Work order:
In the records below, the line that contains "364 263 6581" marks the start. Copy it and each line after it through the end, exactly, without pictures.

Provided entries:
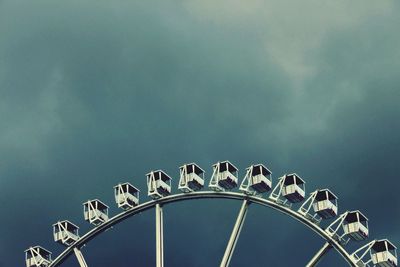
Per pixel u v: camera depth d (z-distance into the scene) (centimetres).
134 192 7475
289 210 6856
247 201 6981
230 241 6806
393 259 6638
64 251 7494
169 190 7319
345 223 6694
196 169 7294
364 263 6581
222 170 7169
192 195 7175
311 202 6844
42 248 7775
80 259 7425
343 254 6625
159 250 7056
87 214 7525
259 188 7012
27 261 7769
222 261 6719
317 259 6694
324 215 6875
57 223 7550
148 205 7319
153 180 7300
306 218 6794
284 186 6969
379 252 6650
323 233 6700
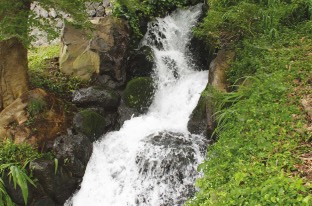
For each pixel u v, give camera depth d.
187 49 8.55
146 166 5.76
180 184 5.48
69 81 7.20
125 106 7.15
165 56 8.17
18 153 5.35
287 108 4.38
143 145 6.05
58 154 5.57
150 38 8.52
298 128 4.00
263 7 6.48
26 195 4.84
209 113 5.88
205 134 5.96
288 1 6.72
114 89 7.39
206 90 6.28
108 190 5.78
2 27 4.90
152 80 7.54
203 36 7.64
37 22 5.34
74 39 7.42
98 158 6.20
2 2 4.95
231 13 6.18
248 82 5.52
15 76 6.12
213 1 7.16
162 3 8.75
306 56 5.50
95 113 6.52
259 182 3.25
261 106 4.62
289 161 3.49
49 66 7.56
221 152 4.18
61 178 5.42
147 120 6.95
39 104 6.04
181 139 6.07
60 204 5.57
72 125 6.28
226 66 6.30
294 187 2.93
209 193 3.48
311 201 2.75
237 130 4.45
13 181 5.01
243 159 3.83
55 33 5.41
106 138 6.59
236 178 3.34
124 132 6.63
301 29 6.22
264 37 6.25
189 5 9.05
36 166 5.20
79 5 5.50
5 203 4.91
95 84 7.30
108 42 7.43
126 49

Answer section:
364 263 6581
222 170 7169
192 195 7175
311 202 6844
42 248 7775
80 259 7425
343 254 6625
159 250 7056
87 214 7525
259 188 7012
27 261 7769
222 261 6719
317 259 6694
324 215 6875
57 223 7550
148 205 7319
153 180 7300
306 218 6794
284 186 6969
379 252 6650
323 233 6700
For each pixel u v, give camera depth d.
187 49 8.55
146 166 5.76
180 184 5.48
69 81 7.20
125 106 7.15
165 56 8.17
18 153 5.35
287 108 4.38
143 145 6.05
58 154 5.57
150 38 8.52
298 128 4.00
263 7 6.48
26 195 4.84
209 113 5.88
205 134 5.96
288 1 6.72
114 89 7.39
206 90 6.28
108 190 5.78
2 27 4.90
152 80 7.54
203 36 7.64
37 22 5.34
74 39 7.42
98 158 6.20
2 2 4.95
231 13 6.18
248 82 5.52
15 76 6.12
213 1 7.16
162 3 8.75
306 56 5.50
95 113 6.52
259 182 3.25
261 106 4.62
289 161 3.49
49 66 7.56
221 152 4.18
61 178 5.42
147 120 6.95
39 104 6.04
181 139 6.07
60 204 5.57
72 125 6.28
226 66 6.30
294 187 2.93
209 193 3.48
311 201 2.75
237 130 4.45
13 181 5.01
243 159 3.83
55 33 5.41
106 138 6.59
236 178 3.34
124 132 6.63
301 29 6.22
264 37 6.25
189 5 9.05
36 166 5.20
79 5 5.50
5 203 4.91
95 84 7.30
108 42 7.43
126 49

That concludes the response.